Specifically, the 16- to 18-year-olds were examining distracted driving, one of seven such conversations that took place with 30 teens. “We like to think about it as driver inattention,” said Catherine McDonald, assistant professor in the University of Pennsylvania’s School of Nursing and in the Perelman School of Medicine Department of Pediatrics. “We think about inattention relative to their hands on the wheel, eyes on the road and mind on the task of driving.”
McDonald, who led the study and is also part of the Center for Injury Research and Prevention at theChildren’s Hospital of Philadelphia, along with Marilyn (Lynn) Sommers, the Lillian S. Brunner Professor of Medical-Surgical Nursing at Penn Nursing, conducted the focus groups during summer 2014 and then analyzed what they learned. They published their findings in the journal Traffic Injury Preventionand in October, presented them at the annual Association for the Advancement of Automotive Medicine conference.
Their ultimate goal, what they’re working on now, is to develop an intervention to keep teens safe on the roadways. According to the Centers for Disease Control and Prevention, car crashes kill more teens each year than anything else.
Before McDonald and Sommers could generate a solution, they first had to understand the teenagers’ perspective. “Teens think about what they do behind the wheel in very different ways than we think about teens behind the wheel,” Sommers said. “To hear what they had to say was absolutely enlightening.”
Two central points emerged: Cell-phone use and passengers. Though the former can be an issue for anyone behind the wheel, the latter was particularly poignant to this group, all of whom had been driving for a year or less.
Across the board, the teens said they understood the dangers of texting while driving, but they still engaged in the behaviors. Some teens said they didn’t do it — until the researchers dug a little deeper and found out what that really meant.

(Collected data)
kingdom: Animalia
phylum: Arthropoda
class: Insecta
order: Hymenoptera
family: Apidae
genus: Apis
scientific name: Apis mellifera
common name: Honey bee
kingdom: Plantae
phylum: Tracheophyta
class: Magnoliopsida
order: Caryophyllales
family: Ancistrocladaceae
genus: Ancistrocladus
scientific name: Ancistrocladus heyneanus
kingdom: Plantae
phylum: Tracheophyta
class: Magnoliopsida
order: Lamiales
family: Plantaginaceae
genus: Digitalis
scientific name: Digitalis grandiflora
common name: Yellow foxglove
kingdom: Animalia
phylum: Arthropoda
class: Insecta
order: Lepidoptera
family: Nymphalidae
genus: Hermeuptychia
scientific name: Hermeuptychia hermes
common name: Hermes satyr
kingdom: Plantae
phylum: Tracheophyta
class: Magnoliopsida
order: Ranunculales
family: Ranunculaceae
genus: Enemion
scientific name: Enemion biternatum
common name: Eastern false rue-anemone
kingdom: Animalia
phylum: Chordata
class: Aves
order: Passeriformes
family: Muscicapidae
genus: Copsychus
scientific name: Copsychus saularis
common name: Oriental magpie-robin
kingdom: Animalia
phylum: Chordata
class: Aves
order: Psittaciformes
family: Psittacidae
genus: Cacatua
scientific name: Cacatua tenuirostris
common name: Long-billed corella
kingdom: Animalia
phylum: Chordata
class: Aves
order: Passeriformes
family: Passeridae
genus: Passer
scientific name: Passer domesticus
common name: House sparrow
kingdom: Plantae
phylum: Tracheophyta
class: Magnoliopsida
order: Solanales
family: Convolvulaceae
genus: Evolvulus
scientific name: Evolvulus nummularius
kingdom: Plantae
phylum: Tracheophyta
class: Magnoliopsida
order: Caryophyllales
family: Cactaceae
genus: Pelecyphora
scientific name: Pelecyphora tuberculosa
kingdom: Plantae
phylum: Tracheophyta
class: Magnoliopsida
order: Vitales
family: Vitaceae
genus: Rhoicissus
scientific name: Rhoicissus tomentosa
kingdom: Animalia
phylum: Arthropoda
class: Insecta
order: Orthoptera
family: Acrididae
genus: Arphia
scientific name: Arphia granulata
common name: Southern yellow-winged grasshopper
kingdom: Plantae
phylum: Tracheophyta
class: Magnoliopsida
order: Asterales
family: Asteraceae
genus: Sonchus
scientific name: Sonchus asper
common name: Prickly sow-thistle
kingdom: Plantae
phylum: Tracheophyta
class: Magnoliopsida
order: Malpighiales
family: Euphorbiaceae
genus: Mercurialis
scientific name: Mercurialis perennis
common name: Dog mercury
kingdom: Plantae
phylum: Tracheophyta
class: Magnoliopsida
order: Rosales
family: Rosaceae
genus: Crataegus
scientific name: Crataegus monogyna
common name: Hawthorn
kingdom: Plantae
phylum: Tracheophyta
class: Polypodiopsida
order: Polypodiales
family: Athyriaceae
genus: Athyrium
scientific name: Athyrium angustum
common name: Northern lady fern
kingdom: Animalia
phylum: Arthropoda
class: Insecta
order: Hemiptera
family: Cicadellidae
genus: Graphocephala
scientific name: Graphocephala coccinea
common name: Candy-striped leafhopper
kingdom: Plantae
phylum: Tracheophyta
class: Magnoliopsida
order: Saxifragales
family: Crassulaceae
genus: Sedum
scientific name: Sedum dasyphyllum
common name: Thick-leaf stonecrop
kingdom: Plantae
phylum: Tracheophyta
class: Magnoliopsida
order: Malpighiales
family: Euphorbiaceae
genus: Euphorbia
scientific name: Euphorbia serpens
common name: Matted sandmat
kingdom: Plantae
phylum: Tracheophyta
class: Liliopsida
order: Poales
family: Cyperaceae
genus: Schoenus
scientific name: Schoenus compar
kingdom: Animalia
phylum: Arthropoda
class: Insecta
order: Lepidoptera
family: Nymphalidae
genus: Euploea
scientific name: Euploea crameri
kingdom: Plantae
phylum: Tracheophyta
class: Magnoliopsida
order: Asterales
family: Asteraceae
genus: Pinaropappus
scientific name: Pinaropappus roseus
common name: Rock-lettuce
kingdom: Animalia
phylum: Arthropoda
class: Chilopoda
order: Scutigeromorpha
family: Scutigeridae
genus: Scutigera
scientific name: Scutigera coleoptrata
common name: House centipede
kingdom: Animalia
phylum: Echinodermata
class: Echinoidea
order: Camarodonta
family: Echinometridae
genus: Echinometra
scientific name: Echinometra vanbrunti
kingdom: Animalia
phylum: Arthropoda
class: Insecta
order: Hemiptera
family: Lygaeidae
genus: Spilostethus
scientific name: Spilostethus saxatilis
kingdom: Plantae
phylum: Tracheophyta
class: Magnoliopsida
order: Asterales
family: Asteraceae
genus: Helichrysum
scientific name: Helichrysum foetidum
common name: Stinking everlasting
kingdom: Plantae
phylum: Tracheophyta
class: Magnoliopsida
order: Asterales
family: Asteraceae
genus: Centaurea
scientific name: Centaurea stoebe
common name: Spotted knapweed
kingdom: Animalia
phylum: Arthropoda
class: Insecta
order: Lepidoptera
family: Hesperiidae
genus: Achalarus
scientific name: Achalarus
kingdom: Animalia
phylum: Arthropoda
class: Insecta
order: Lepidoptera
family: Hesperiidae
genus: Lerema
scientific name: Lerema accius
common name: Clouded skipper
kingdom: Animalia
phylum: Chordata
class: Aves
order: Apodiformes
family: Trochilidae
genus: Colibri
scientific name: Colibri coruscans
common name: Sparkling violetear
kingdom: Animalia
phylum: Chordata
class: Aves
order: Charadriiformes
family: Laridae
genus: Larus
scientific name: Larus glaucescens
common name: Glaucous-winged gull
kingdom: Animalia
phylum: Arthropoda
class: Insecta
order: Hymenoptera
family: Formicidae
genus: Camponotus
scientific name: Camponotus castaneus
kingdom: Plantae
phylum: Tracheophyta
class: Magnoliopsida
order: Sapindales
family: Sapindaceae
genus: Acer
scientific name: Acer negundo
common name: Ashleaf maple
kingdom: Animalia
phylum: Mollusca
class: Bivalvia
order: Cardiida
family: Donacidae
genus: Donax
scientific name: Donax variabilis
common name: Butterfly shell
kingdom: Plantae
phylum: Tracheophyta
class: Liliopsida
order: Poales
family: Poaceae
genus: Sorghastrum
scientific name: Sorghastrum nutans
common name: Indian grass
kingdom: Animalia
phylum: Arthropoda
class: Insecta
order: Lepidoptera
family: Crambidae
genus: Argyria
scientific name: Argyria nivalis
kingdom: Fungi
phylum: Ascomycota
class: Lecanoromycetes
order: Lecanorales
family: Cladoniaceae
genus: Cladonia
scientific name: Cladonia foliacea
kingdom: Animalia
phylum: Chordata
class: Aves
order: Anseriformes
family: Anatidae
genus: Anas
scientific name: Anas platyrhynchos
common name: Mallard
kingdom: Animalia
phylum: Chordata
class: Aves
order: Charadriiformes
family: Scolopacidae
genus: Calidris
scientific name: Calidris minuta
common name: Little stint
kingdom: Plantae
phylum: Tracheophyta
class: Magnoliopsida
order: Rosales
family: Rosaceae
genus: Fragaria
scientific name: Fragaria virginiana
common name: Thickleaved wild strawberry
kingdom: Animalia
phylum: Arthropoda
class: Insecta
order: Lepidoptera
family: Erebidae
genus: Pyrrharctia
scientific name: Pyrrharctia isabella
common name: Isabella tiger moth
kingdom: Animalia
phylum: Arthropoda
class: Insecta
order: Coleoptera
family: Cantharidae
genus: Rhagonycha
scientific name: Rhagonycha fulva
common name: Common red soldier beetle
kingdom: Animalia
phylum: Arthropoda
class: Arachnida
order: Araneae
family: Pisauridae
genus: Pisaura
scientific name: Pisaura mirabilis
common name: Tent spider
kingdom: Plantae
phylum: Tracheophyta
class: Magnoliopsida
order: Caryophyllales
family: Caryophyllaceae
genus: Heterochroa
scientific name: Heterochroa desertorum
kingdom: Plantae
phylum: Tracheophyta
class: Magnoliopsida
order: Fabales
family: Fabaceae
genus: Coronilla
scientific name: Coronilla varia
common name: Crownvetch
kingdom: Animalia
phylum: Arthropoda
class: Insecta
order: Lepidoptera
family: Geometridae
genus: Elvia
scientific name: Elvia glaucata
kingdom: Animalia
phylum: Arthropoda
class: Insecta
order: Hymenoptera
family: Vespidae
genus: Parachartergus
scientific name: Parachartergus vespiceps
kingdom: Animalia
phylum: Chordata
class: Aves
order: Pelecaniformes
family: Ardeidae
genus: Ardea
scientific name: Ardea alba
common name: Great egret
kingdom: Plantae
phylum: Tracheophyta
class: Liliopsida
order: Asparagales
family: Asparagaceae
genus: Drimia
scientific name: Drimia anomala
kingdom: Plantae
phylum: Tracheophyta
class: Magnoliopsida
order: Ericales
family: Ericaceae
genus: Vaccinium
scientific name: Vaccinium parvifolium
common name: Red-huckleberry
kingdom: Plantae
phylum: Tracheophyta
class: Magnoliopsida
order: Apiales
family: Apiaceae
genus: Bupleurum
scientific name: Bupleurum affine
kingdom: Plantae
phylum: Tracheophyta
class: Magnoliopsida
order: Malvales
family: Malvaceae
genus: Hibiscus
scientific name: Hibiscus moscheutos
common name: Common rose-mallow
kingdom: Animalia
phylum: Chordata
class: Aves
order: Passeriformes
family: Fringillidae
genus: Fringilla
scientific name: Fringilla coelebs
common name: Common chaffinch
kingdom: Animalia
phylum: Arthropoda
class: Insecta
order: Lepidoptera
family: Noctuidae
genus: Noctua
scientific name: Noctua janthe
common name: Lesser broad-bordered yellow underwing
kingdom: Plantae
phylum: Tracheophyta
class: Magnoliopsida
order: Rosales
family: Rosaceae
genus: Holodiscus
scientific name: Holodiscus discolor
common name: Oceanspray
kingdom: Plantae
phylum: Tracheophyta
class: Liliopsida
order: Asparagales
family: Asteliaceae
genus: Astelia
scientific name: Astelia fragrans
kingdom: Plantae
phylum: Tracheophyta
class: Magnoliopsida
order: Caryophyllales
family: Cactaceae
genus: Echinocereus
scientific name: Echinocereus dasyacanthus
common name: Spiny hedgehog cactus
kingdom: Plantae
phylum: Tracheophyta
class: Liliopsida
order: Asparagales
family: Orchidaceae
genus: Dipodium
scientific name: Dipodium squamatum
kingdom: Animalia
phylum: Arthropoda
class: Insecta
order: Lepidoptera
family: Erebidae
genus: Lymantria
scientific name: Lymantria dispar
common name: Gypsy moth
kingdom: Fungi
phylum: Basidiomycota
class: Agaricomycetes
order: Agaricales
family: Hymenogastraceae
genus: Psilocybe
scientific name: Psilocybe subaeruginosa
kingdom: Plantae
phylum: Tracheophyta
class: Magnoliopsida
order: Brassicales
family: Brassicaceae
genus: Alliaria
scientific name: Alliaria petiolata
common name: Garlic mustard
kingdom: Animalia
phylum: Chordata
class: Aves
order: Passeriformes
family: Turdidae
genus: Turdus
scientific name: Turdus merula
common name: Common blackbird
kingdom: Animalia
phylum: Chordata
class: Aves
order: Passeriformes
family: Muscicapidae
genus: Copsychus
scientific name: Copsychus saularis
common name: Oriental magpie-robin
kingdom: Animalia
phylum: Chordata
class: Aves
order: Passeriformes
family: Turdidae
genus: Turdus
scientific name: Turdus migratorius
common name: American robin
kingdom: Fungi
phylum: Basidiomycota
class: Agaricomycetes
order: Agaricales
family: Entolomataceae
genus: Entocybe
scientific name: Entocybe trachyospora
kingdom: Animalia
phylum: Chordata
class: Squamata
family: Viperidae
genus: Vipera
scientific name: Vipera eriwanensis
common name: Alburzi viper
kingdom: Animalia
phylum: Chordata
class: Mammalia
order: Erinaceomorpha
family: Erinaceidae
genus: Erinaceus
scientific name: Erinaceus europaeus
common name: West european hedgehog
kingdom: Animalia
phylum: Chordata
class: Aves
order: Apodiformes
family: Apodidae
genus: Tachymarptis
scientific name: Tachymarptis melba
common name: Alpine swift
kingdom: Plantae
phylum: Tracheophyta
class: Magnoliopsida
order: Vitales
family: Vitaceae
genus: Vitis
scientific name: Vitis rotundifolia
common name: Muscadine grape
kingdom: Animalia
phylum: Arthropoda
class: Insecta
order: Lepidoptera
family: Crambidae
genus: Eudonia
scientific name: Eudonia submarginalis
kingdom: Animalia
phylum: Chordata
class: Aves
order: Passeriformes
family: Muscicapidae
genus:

§ Exercise 1
Decide whether each statement agrees with the passage on teen distracted driving, answering yes or no and quoting the words of the passage that settle it.
(a) The focus groups were held during summer 2014.
(b) Every teen in the groups had been driving for more than a year.
(c) The findings were presented at a conference in October.
§ Exercise 2
Answer these questions from the passage on teen distracted driving.
(a) How many teens took part in the seven conversations?
(b) According to the Centers for Disease Control and Prevention, what kills more teens each year than anything else?
(c) What two central points emerged from the discussions?
§ Exercise 3
Write the next part of the passage on teen distracted driving, picking up after its final sentence.

§ Answer space 1
(a) Yes: "conducted the focus groups during summer 2014"
(b) No: "all of whom had been driving for a year or less"
(c) Yes: "in October, presented them at the annual Association for the Advancement of Automotive Medicine conference"

§ Answer space 2
(a) 30 teens
(b) Car crashes
(c) Cell-phone use and passengers

§ Answer space 3
“The definition of ‘texting while driving’ is not the same for everyone,” McDonald said. “For example, in their responses the teens would indicate that they didn’t text and drive, but then later would say something like, ‘At a red light, I’ll check my phone.’” The interviewees made a distinction the interviewers hadn’t.
The data also helped them understand how teens differentiated between texting and social media use; checking Twitter, for example, wasn’t texting while driving. Neither was taking a passenger’s picture. Sommers called it a classification system, a continuum of sorts, whereby some actions are too dangerous to ever happen but others, though generally considered unsafe, fall into a grey area.
Context mattered, too, McDonald said. “Whoever was involved on the other side of that communication was relevant to whether they texted or talked [or did neither],” she said. For instance, a significant other or parent yielded often and urgent response, but a random friend did not. A question connected to the reason for driving, for example, from a person the driver was meeting, more frequently got a reply than did an unrelated query.
When it came to questions about passengers as distractors, McDonald said many teens balked at the very idea, until they discussed it among themselves. “We know that peer passengers greatly increase the risk for fatal crashes among teen drivers,” she said.
“Relative risk climbs with number,” said Sommers. “If you go from one passenger to two, you can just see the risk [increase]. There’s good science there. That’s clear.”
The challenge now is to generate solutions that incorporate ideas from the group that needs help. In other words, working with teens to increase the chance they’ll actually change how they act. Decades of research shows that issuing directives — do this, don’t do that — rarely works. Instead, “partner with them to get to the same end point, to keep people safe, to improve their health,” Sommers said, within parameters that fit their lives.